> _Instructions for the task_:
Please rewrite the lines starting at the beginning of the records and ending with the line that contains "List each element's", replacing "bounding box" with "enclosing box" and changing nothing else. Give only those lines and leave out the pictures.

** Begin Available records **

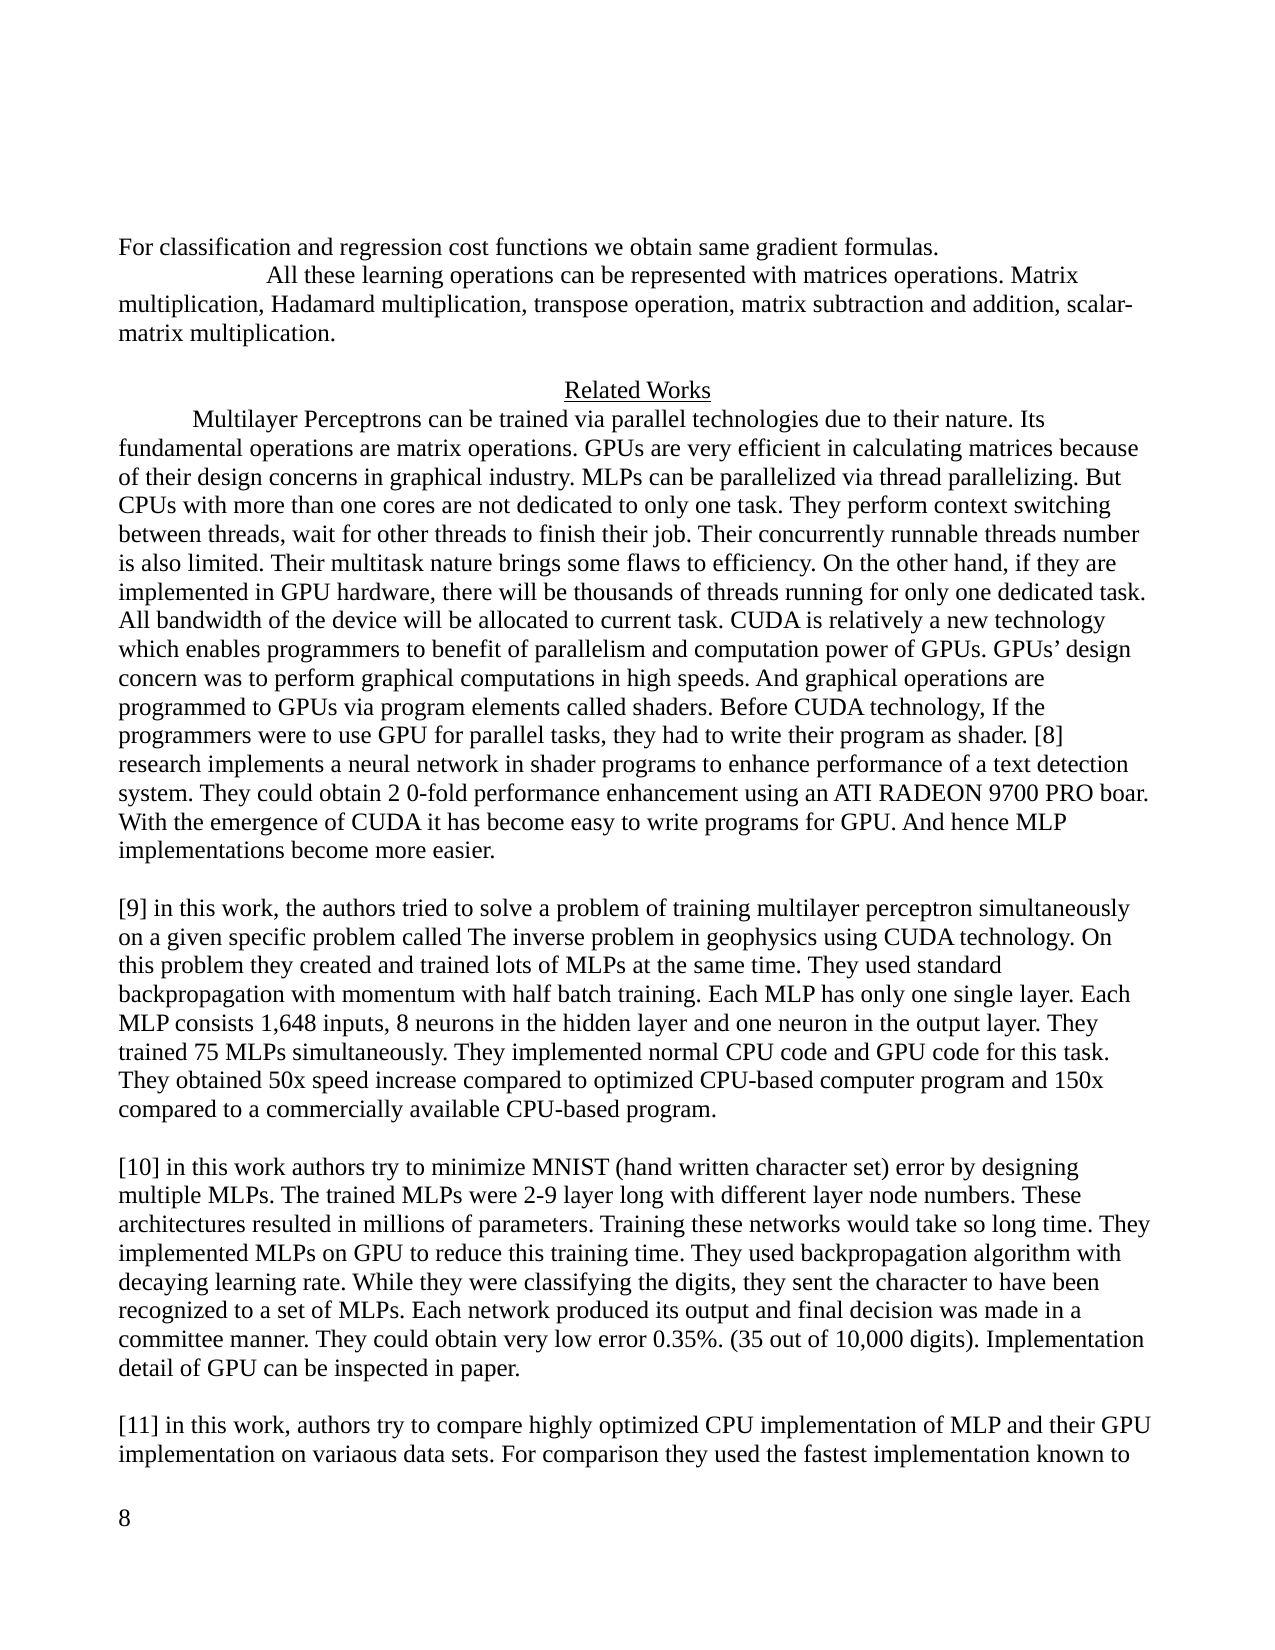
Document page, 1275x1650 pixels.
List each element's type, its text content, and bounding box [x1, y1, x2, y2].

text CPUs with more than one cores are not dedicated to only one task. They perform context switching [118, 491, 1157, 519]
text They obtained 50x speed increase compared to optimized CPU-based computer program and 150x [118, 1066, 1157, 1094]
text implemented in GPU hardware, there will be thousands of threads running for only one dedicated task. [118, 577, 1157, 606]
text [9] in this work, the authors tried to solve a problem of training multilayer perceptron simultaneously [118, 893, 1157, 922]
text [10] in this work authors try to minimize MNIST (hand written character set) error by designing [118, 1152, 1157, 1181]
text is also limited. Their multitask nature brings some flaws to efficiency. On the other hand, if they are [118, 548, 1157, 577]
text All these learning operations can be represented with matrices operations. Matrix multiplication, Hadamard multiplication, transpose operation, matrix subtraction and addition, scalar-matrix multiplication. [118, 261, 1157, 347]
text Related Works [118, 376, 1157, 404]
text concern was to perform graphical computations in high speeds. And graphical operations are [118, 663, 1157, 692]
text of their design concerns in graphical industry. MLPs can be parallelized via thread parallelizing. But [118, 462, 1157, 491]
text compared to a commercially available CPU-based program. [118, 1094, 1157, 1123]
text decaying learning rate. While they were classifying the digits, they sent the character to have been [118, 1267, 1157, 1296]
text which enables programmers to benefit of parallelism and computation power of GPUs. GPUs’ design [118, 634, 1157, 663]
text For classification and regression cost functions we obtain same gradient formulas. [118, 232, 1157, 261]
text detail of GPU can be inspected in paper. [118, 1353, 1157, 1382]
text research implements a neural network in shader programs to enhance performance of a text detection [118, 749, 1157, 778]
text implementation on variaous data sets. For comparison they used the fastest implementation known to [118, 1439, 1157, 1468]
text [11] in this work, authors try to compare highly optimized CPU implementation of MLP and their GPU [118, 1411, 1157, 1439]
text multiple MLPs. The trained MLPs were 2-9 layer long with different layer node numbers. These [118, 1181, 1157, 1209]
text this problem they created and trained lots of MLPs at the same time. They used standard [118, 951, 1157, 979]
text programmers were to use GPU for parallel tasks, they had to write their program as shader. [8] [118, 721, 1157, 749]
text trained 75 MLPs simultaneously. They implemented normal CPU code and GPU code for this task. [118, 1037, 1157, 1066]
text implementations become more easier. [118, 836, 1157, 864]
text All bandwidth of the device will be allocated to current task. CUDA is relatively a new technology [118, 606, 1157, 634]
text fundamental operations are matrix operations. GPUs are very efficient in calculating matrices because [118, 433, 1157, 462]
text architectures resulted in millions of parameters. Training these networks would take so long time. They [118, 1209, 1157, 1238]
text on a given specific problem called The inverse problem in geophysics using CUDA technology. On [118, 922, 1157, 951]
text between threads, wait for other threads to finish their job. Their concurrently runnable threads number [118, 519, 1157, 548]
text committee manner. They could obtain very low error 0.35%. (35 out of 10,000 digits). Implementation [118, 1324, 1157, 1353]
text backpropagation with momentum with half batch training. Each MLP has only one single layer. Each [118, 979, 1157, 1008]
text recognized to a set of MLPs. Each network produced its output and final decision was made in a [118, 1296, 1157, 1324]
text implemented MLPs on GPU to reduce this training time. They used backpropagation algorithm with [118, 1238, 1157, 1267]
text system. They could obtain 2 0-fold performance enhancement using an ATI RADEON 9700 PRO boar. [118, 778, 1157, 807]
text MLP consists 1,648 inputs, 8 neurons in the hidden layer and one neuron in the output layer. They [118, 1008, 1157, 1037]
text With the emergence of CUDA it has become easy to write programs for GPU. And hence MLP [118, 807, 1157, 836]
text Multilayer Perceptrons can be trained via parallel technologies due to their nature. Its [118, 404, 1157, 433]
text programmed to GPUs via program elements called shaders. Before CUDA technology, If the [118, 692, 1157, 721]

** End Available records **

> _Completed exercise_:
Document page, 1275x1650 pixels.
List each element's type, its text content, and enclosing box [x1, y1, x2, y2].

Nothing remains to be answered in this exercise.